**Aim of the task:** Reproduce the text from the forum thread on pre-1650 works from "Now that the" up to and including "worth checking out.".

# Top Recommended Pre-1650 Works (TC Voting)



## Albert7 (Nov 16, 2014)

Now that the Top Recommended Post-1950 Works voting thread is well under way, I think that this would be a wonderful time to explore another area of classical music that some people (including me) are not familiar with. Plus there is a richness during this era before J.S. Bach crashed onto the scene that is worth checking out.

Thoughts on this voting proof of concept?


----------



## Skilmarilion (Apr 6, 2013)

If this is to be done, it may as well be pre-1700. That way you salvage an extra 50 years whilst still keeping Bach, Viv and Handel out essentially.


----------



## Proms Fanatic (Nov 23, 2014)

I don't think I know any works from this period so I'd be fascinated to see what people suggest!


----------



## Nereffid (Feb 6, 2013)

I'd love to be involved in this, but for God's sake, before any such project should start, participants need to come up with a sensible way of voting first. If it's like the post-1950 project I'm not interested.

The nomination/vote style of other recent lists isn't too bad, but for me the problem is that in nominating works you have to think about both your own preferences and support other people, while also imposing a numerical order: there's too much to be achieved in one action.

My suggestion is that first the project should involve a proper, informed discussion of what composers and specific works should be considered, and the production of an initial longlist to work from in some way. Otherwise such a diffuse subject runs the risk of being decided by whims. For example, someone picks the one Perotin piece they know, and that ends up being the only Perotin piece on the list solely because it's the one that got chosen first.

**Supplied data:**
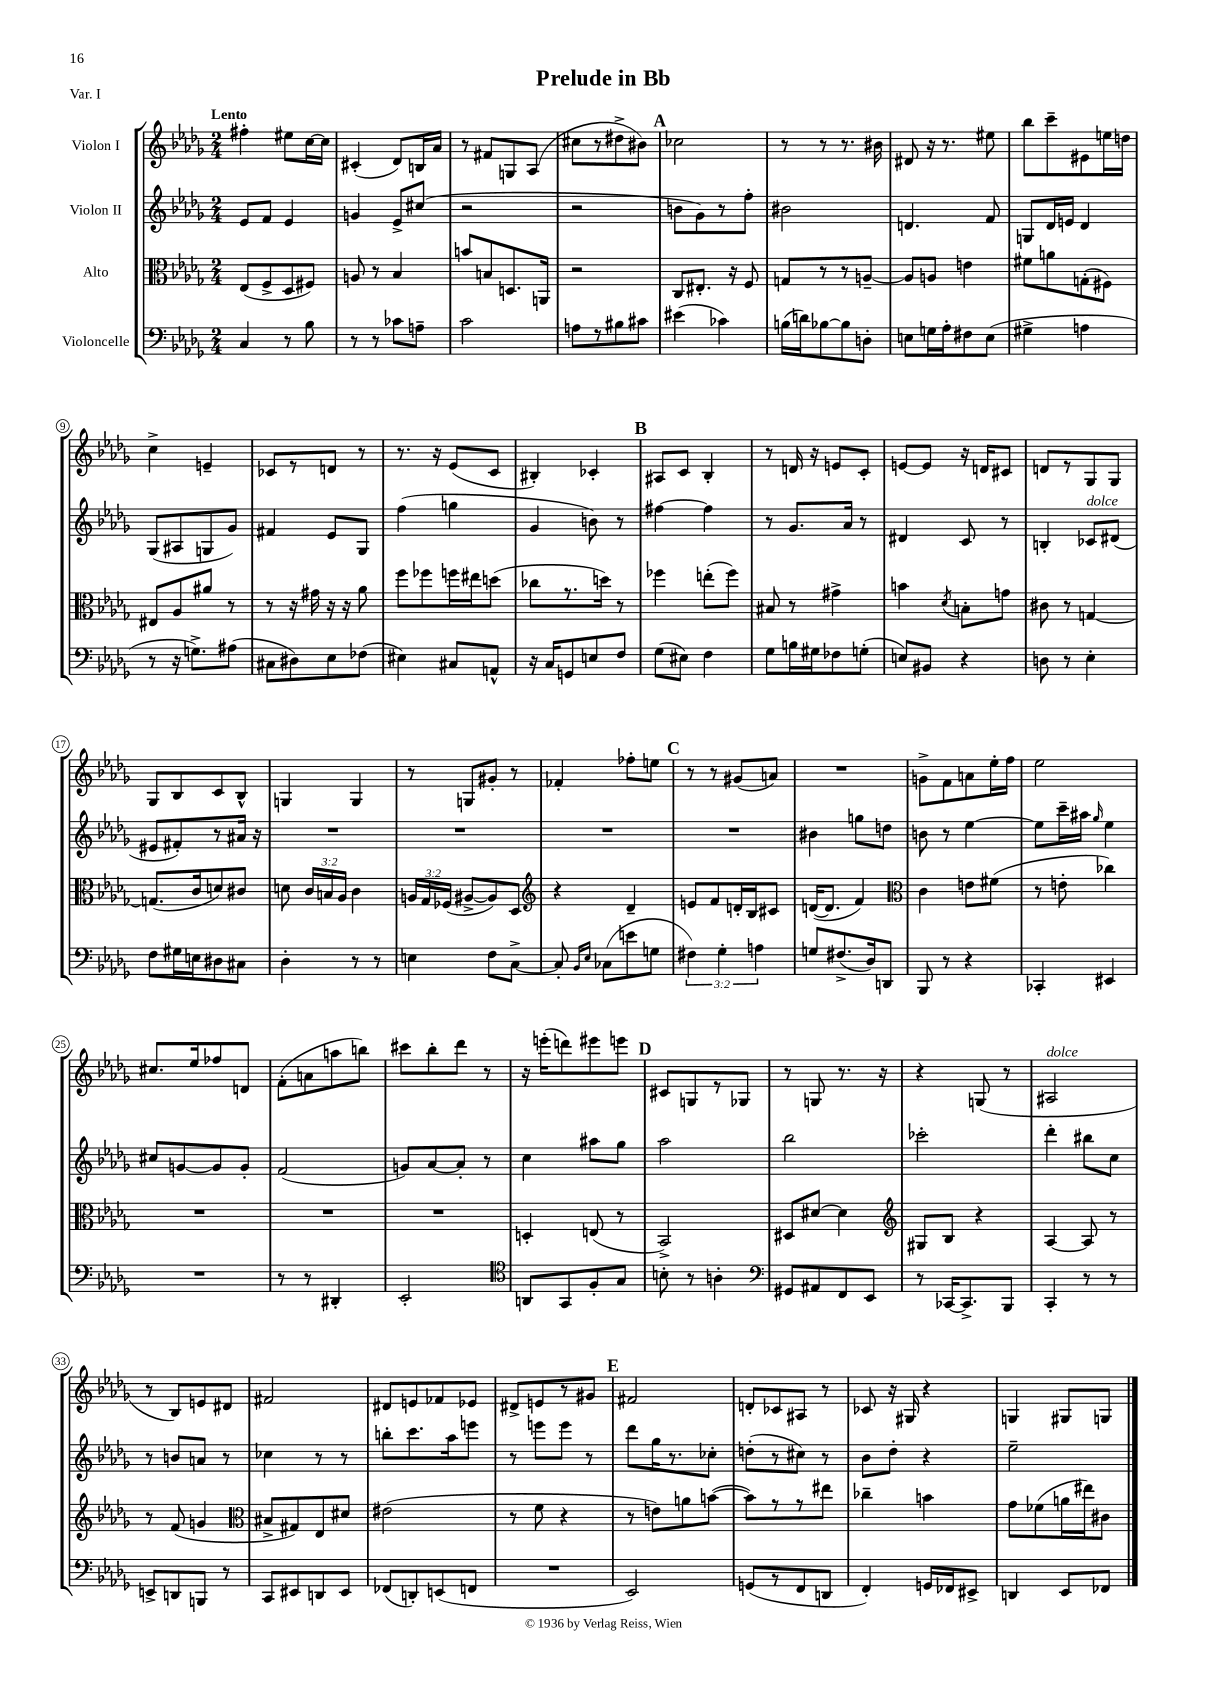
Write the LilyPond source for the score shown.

**Exercise response:**
Now that the Top Recommended Post-1950 Works voting thread is well under way, I think that this would be a wonderful time to explore another area of classical music that some people (including me) are not familiar with. Plus there is a richness during this era before J.S. Bach crashed onto the scene that is worth checking out.